Creative

A portrait of Manila

Follow me to the home I almost knew:

Follow me to the city where stray animals and fruit stands meet lackadaisical urban sprawl, where schoolchildren dangle legs off rickety bridges to watch the cars inch by below. Follow me to chaos and motion. Fill your lungs with the density of smog and tropic—let it sink in. My little sister has always loved that smell, still searches for it everywhere else she goes. To her, born and raised as she was in clear Canadian air, it smells like comfort. Family. Laughter. To me, it conjures summers of wandering through megamalls and wet markets, of finding my place at a table of ten or twenty instead of four.

And we’ll take a drive, so I can show you the city the way I’ve always seen it, through the tinted windows of my uncle’s large white van. I’ll point out the KKK monument that confounded me as a 12-year-old—the good pan de sal shops—the tin-can jeepneys the Second World War left behind. If my father’s there, he’ll take us past the neighbourhood he and my mother walked the streets of as children, coexisting and somehow circling but never meeting ’til Los Angeles (everyone here has someone sending money home from Dubai, Hong Kong, California: this is a nation of diaspora, of flux, flow, and scatter). If we’re lucky—or unlucky—monsoon season will envelope us whole, the storm falling in sheets ’til water gushes out of the sewers. Ay! Basa na! And at dinner my aunt Susan will pray for the families we saw huddled in doorless homes, watching the baha lap at their doorstep. May God watch over them.

This is not the Manila of the postcards. This is not the Philippines of white-sand beaches, of bangkas bobbing low in turquoise waters.
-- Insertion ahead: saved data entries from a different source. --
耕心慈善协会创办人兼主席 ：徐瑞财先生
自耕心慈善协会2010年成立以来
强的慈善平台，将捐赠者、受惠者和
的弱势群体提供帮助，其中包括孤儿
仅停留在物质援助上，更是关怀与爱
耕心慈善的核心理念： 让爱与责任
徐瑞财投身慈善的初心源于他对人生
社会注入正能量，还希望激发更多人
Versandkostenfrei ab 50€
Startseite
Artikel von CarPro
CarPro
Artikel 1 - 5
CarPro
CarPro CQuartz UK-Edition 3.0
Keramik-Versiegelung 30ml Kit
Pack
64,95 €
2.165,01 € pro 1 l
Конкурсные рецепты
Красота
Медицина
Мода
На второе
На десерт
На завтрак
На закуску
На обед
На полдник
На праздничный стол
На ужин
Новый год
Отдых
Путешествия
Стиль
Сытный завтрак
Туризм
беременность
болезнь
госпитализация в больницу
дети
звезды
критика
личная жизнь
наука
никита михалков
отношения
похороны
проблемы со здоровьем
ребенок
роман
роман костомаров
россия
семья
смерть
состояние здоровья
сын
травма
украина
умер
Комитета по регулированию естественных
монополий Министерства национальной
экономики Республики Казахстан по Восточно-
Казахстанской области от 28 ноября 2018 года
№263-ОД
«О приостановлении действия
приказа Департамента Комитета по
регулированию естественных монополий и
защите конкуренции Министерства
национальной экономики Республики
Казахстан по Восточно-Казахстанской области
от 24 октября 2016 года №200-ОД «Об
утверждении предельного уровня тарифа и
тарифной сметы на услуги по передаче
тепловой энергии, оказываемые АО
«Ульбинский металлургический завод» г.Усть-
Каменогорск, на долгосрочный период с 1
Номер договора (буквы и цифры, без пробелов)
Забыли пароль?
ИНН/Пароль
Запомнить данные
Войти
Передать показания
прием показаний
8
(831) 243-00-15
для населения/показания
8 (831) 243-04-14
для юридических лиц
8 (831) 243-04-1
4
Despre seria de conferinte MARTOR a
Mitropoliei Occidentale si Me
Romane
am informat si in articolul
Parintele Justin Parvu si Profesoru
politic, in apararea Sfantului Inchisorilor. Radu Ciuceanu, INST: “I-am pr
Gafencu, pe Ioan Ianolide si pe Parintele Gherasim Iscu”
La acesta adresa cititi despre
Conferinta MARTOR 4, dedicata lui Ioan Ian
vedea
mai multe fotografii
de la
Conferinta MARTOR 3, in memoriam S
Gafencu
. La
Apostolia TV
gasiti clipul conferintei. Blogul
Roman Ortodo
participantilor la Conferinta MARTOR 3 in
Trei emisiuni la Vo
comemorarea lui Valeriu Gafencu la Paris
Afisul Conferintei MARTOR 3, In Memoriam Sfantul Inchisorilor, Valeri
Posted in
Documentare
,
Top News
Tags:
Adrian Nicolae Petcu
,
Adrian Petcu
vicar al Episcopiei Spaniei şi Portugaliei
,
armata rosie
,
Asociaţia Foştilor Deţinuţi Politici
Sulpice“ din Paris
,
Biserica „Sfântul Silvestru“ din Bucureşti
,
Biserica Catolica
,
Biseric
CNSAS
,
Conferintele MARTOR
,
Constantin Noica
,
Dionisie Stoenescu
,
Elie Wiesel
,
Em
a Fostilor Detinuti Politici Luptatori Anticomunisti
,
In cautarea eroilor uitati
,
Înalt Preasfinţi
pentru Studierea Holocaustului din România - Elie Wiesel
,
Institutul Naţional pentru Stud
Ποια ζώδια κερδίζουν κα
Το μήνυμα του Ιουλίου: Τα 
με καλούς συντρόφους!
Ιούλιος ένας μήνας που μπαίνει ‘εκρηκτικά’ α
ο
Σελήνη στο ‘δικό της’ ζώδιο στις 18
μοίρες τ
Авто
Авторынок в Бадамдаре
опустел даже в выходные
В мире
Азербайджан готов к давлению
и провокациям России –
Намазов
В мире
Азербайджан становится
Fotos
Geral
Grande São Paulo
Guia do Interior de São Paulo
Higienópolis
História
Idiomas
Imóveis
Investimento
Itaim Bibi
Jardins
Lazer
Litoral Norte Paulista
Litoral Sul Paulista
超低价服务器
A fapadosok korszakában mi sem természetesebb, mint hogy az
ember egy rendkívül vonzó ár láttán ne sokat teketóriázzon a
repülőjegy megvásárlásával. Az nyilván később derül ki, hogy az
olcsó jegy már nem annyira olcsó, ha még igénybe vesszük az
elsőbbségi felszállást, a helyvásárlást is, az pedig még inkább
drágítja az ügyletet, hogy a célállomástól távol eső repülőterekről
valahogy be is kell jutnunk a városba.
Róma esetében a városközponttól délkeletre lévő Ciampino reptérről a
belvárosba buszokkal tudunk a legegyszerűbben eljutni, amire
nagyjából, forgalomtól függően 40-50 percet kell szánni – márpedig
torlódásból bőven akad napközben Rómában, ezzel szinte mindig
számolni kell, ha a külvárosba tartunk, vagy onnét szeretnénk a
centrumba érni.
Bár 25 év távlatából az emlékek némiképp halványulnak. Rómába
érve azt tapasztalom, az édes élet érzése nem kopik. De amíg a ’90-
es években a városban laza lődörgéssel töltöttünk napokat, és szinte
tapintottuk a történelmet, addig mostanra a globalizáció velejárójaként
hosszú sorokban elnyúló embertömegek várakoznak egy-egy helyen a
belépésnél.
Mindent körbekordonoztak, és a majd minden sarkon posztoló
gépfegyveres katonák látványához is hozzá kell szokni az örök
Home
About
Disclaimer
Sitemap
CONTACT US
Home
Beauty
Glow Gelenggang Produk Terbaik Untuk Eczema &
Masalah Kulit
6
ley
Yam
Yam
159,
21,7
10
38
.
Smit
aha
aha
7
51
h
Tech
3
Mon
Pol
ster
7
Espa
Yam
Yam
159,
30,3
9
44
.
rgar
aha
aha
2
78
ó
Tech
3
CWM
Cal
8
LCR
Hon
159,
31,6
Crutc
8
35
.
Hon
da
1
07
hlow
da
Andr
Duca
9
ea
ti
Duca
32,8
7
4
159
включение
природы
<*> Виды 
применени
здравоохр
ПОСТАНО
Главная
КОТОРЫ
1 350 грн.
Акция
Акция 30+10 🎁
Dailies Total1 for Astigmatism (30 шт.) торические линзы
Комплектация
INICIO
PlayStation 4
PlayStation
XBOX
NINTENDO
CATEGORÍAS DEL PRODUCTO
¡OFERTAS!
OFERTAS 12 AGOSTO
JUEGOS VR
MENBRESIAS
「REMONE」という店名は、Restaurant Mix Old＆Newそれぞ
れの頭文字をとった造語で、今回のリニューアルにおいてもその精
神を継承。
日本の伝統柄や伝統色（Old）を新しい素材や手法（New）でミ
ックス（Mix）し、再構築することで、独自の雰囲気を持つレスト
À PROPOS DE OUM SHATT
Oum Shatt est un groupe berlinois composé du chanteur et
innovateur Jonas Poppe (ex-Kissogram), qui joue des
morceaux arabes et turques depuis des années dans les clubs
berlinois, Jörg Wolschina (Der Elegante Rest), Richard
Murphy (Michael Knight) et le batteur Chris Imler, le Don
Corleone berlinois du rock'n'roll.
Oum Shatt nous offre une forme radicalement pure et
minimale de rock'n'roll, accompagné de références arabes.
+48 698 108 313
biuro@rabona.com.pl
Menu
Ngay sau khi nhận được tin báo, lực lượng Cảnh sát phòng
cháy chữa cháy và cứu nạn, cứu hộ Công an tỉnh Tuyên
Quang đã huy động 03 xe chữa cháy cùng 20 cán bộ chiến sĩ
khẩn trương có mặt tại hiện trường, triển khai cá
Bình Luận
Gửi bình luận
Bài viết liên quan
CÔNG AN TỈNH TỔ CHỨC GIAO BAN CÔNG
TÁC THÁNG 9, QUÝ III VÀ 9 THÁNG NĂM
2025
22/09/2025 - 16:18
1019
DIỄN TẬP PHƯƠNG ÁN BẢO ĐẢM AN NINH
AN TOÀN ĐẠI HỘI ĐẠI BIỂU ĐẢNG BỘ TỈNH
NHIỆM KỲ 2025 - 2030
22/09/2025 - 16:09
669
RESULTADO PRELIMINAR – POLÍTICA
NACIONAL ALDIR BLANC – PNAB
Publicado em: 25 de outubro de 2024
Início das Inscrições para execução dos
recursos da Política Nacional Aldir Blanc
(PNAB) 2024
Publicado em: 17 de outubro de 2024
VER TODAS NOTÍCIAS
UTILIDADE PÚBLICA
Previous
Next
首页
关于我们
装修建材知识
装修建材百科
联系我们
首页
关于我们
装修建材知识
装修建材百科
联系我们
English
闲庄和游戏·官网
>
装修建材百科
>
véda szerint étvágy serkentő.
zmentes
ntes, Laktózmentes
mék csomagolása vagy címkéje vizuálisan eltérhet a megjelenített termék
This Manila I carry with me in my bones is the Manila where the rich own five or six cars, drive a different Lamborghini each day past children washing themselves in the rain. Where homes of tarp and sagging laundry lines share a skyline with glittering high-rises. We can drive to Divisoria and buy knockoff Kate Spade for less than a Happy Meal in America, but wear your backpack in front and whatever you do, don’t flash your phone. Jesus may be watching from every storefront and tricycle, but when did that ever stop the hungry?